Unklar sind nicht nur die endgültigen Kosten für das Projekt - auch die Inbetriebnahme des neuen Bahnhofs ist mit immer mehr Unsicherheit behaftet. Der Südwestrundfunk berichtete erst kürzlich, Insider würden nicht mehr an einen pünktlichen Start glauben. Die Bahn betont bei jeder Gelegenheit, am Start im Dezember 2025 festzuhalten, gibt aber selbst zu, dass das nicht ganz einfach werden dürfte.
Es gebe »ein paar Herausforderungen«, räumte erst vergangene Woche Infrastrukturvorstand Huber ein. Am meisten Sorgen bereitet die Digitalisierung des Bahnknotens. »Das ist der Punkt, der uns am meisten beschäftigen sollte«, sagte Huber.
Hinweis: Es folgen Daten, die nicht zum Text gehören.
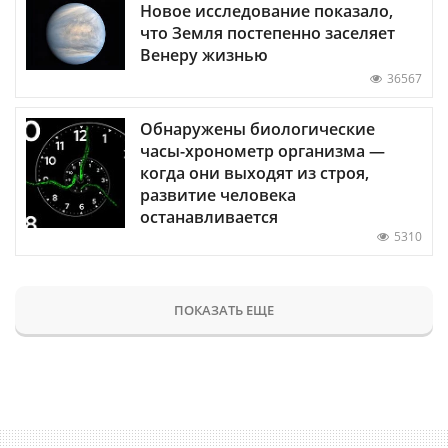
Новое исследование показало,
что Земля постепенно заселяет
Венеру жизнью
36567
Обнаружены биологические
часы-хронометр организма —
когда они выходят из строя,
развитие человека
останавливается
5310
ПОКАЗАТЬ ЕЩЕ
Probleme macht der Lieferant der Technik, der gerade von einem anderen Unternehmen übernommen wird. Bestimmte Meilensteine seien nicht erreicht worden, sagte Huber. Die Bahn habe deswegen 60 eigene Mitarbeiter zusätzlich in das Projekt integriert, um die verlorene Zeit wieder aufzuholen.
Die Probleme bei der Digitalisierung sind deswegen so kritisch, weil ohne das digitale Zugsicherungssystem ETCS kein einziger Zug in den neuen Tiefbahnhof einfahren kann. Züge des Fern- und Regionalverkehrs sowie S-Bahnen können dort nur noch mit ETCS fahren. Klassische Signale sind im Bahnhof und in den Tunneln nicht mehr vorgesehen. Die Bahn erhofft sich durch das digitale System mehr Sicherheit und auch mehr Kapazitäten.
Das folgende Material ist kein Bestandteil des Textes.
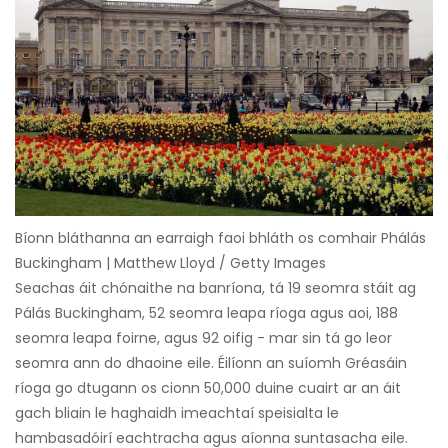
Bíonn bláthanna an earraigh faoi bhláth os comhair Phálás
Buckingham | Matthew Lloyd / Getty Images
Seachas áit chónaithe na banríona, tá 19 seomra stáit ag
Pálás Buckingham, 52 seomra leapa ríoga agus aoi, 188
seomra leapa foirne, agus 92 oifig - mar sin tá go leor
seomra ann do dhaoine eile. Éilíonn an suíomh Gréasáin
ríoga go dtugann os cionn 50,000 duine cuairt ar an áit
gach bliain le haghaidh imeachtaí speisialta le
hambasadóirí eachtracha agus aíonna suntasacha eile.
Aus Sicht von Hermann wird es eng mit der Inbetriebnahme. Es sei »eine Herausforderung, den Zeitplan bis Dezember 2025 einzuhalten«, sagte Hermann. »Stand heute sieht es so aus, dass es zwar eng wird, aber noch möglich ist.« Aus Sicht des Ministers braucht es eine ausreichend lange Zeit für einen Probebetrieb. Die Infrastruktur sei neu, die Digitalisierung sei neu, die Züge seien teils neu und auch die Fahrpläne seien neu, sagte Hermann. »Einen Holperstart können und werden wir uns nicht leisten.« Probleme macht aber nicht nur der Bahnhof, auch das Land hatte kürzlich mitgeteilt, dass bestellte neue Regionalzüge nicht rechtzeitig zur Inbetriebnahme geliefert werden.
Klarheit über die Inbetriebnahme dürfte es spätestens im kommenden Jahr geben. Die Entscheidung darüber, ob der Bahnhof wie geplant in Betrieb genommen wird, muss bis spätestens Juni kommenden Jahres gefällt werden. Dann wird der Fahrplan festgelegt.